Walgreens Boots Alliance Inc. yesterday scrapped its plans to buy Rite Aid in its entirety and sell stores to Fred’s. It has opted instead to purchase 2,186 Rite Aid stores —a little less than half of the number operated by the Pennsylvania-based chain. The new deal supersedes the agreement to divest certain stores to Fred’s that was announced in December. Fred’s will receive $25 million for expenses associated with the terminated transaction.

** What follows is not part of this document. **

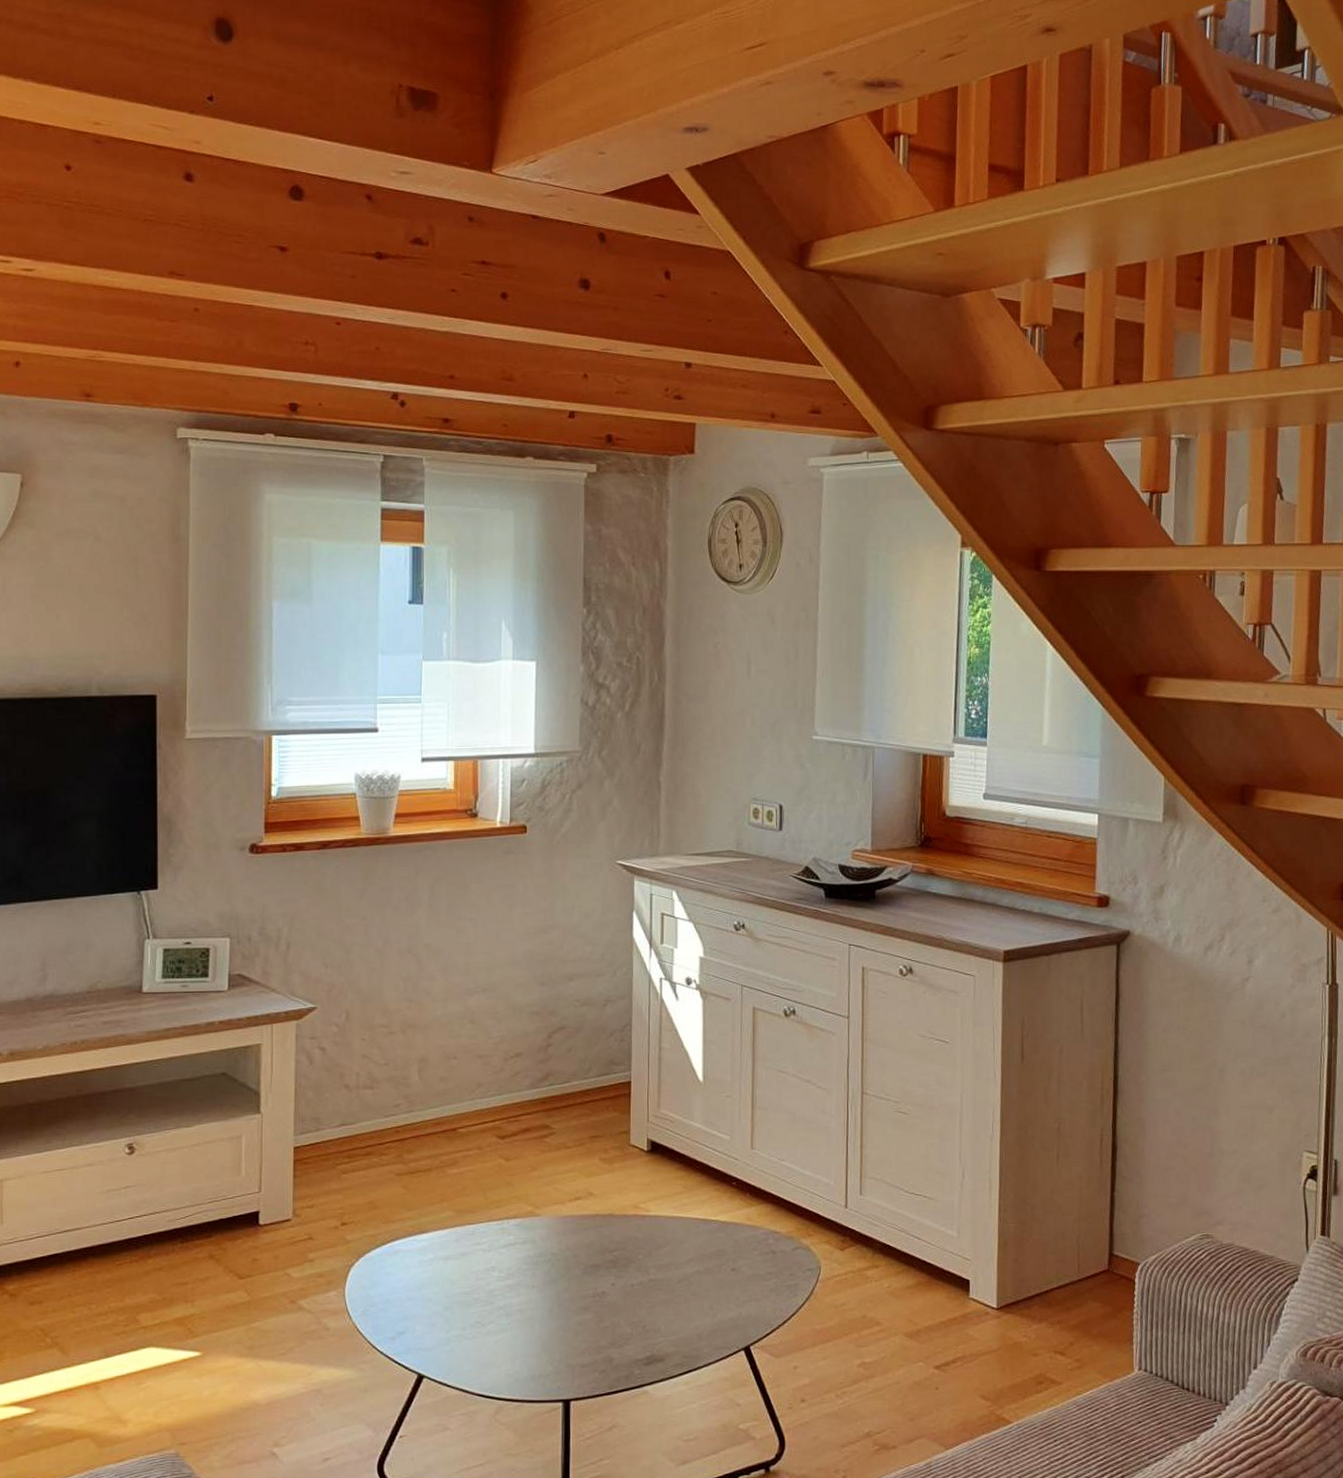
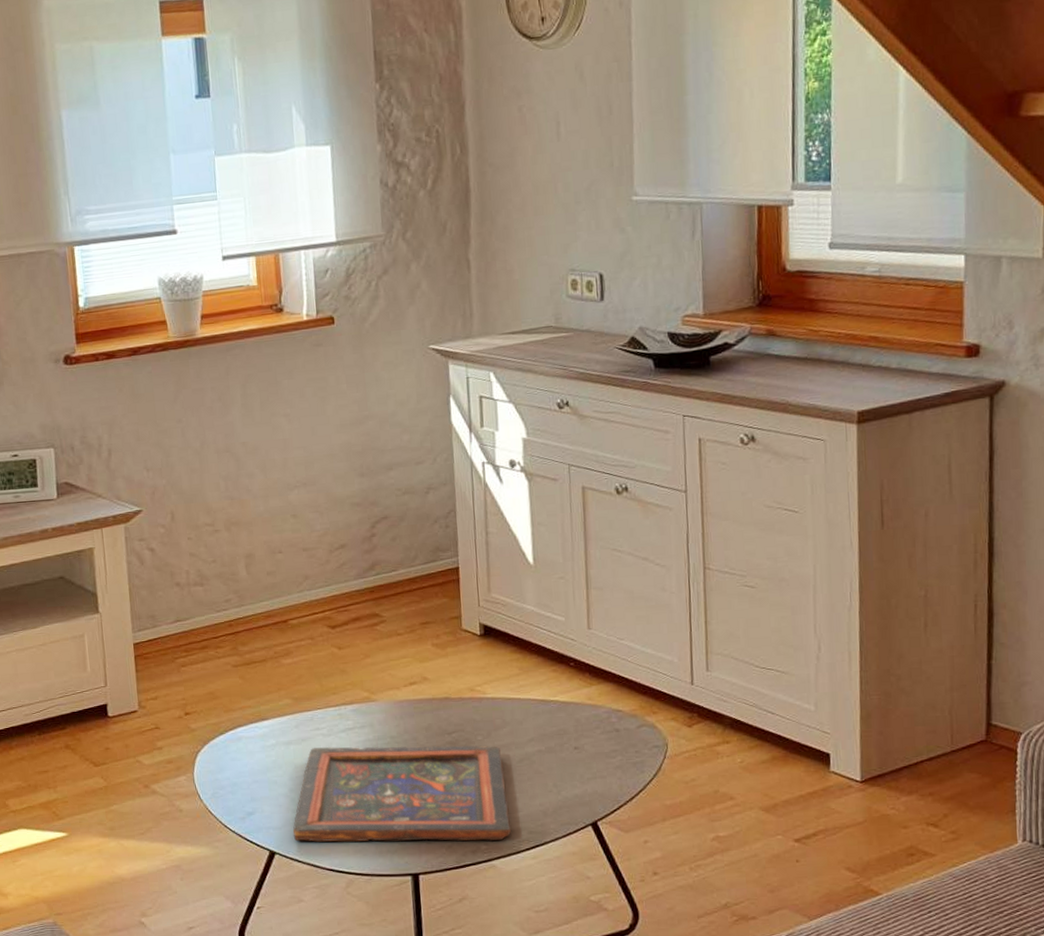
painted panel: none [445,1263,665,1365] -> present [293,744,511,842]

Bloom added, “Our leadership team continues to deliver on its promise to optimize our business model and execute our health care strategy. We are capitalizing on opportunities to increase prescription comps in retail pharmacy, growing sales in specialty pharmacy and driving traffic into our front store. We also continue to optimize our store fleet, upgrade our talent, technology, supply chain and business processes. Our transformation is on track.”

A day before the merger’s collapse, Fred’s announced that its board had adopted a short-term shareholder rights plan amid “increased trading activity” related to its involvement in the deal.

The company said the plan would reduce the probability of any entity gaining control of it through open market purchases, and did not come in response to any specific takeover bid or other proposal to acquire control. The plan, also known as a “poison pill,” has a trigger of 10% and expires on Sept. 25.